There is no mandatory requirement for Documented information, this clause requires organizations to ensure that relevant communication processes are established, and it specifies the need for documented information (documents and records) to demonstrate compliance. Here are the key documents and records required for ISO 9001:2015 Clause 7.4:

  1. Communication Plan: Organizations should maintain a documented communication plan that outlines the key aspects of their communication strategy. This plan should include details on communication objectives, target audiences, communication channels, timing, and responsibilities.
  2. Internal Communication Procedures: Documented procedures should be in place to facilitate internal communication within the organization. These procedures may include instructions on how information flows between departments, teams, and individuals related to the QMS.
  3. External Communication Procedures: Documented procedures should also cover external communication processes. These procedures outline how the organization communicates with external parties, such as customers, suppliers, regulators, and other stakeholders, regarding QMS-related matters.
  4. Communication Records: Records of various communication activities should be maintained. These records may include meeting minutes, memos, emails, reports, and any other documented forms of communication. These records provide evidence of communication events and decisions.
  5. Distribution Lists: Maintaining distribution lists can be essential for tracking who receives specific communications within the organization. These lists can be particularly important for important announcements, policy changes, or critical updates.
  6. Meeting Records: Records of management review meetings, quality review meetings, and other relevant gatherings should be maintained. These records typically include agendas, meeting minutes, and action items, demonstrating that communication has taken place regarding the QMS.
  7. Customer Communication Records: When communicating with customers about quality-related matters, organizations should keep records of these interactions. This may include emails, letters, or other forms of communication.
  8. Supplier Communication Records: Similar to customer communication, records of communication with suppliers regarding quality-related issues should be maintained.
  9. Complaint Handling Records : Records of customer complaints and their resolution should be kept. These records help demonstrate that customer feedback has been received and addressed.
  10. Feedback and Suggestions: Records of feedback, suggestions, or complaints from employees or other stakeholders related to the QMS. These records can be used to track improvement opportunities.

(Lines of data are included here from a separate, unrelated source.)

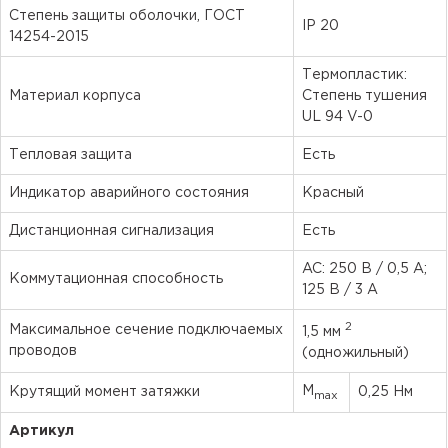
Степень защиты оболочки, ГОСТ
IP 20
14254-2015
Термопластик:
Материал корпуса
Степень тушения
UL 94 V-0
Тепловая защита
Есть
Индикатор аварийного состояния
Красный
Дистанционная сигнализация
Есть
AC: 250 В / 0,5 А;
Коммутационная способность
125 В / 3 А
2
Максимальное сечение подключаемых
1,5 мм
проводов
(одножильный)
M
Крутящий момент затяжки
0,25 Нм
max
Артикул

  11. Performance Metrics: Records related to the performance of communication processes, such as response times for customer inquiries or the effectiveness of internal communication channels. These records are used for continuous improvement.
  12. Change Management Documentation When changes are made to the QMS, records should be maintained to document the communication and implementation of these changes. This includes change requests, approvals, and notifications.

By maintaining these documents and records, organizations can demonstrate their commitment to effective communication as required by ISO 9001:2015 Clause 7.4. These documents and records also support transparency, accountability, and continuous improvement in the organization’s communication processes related to the QMS.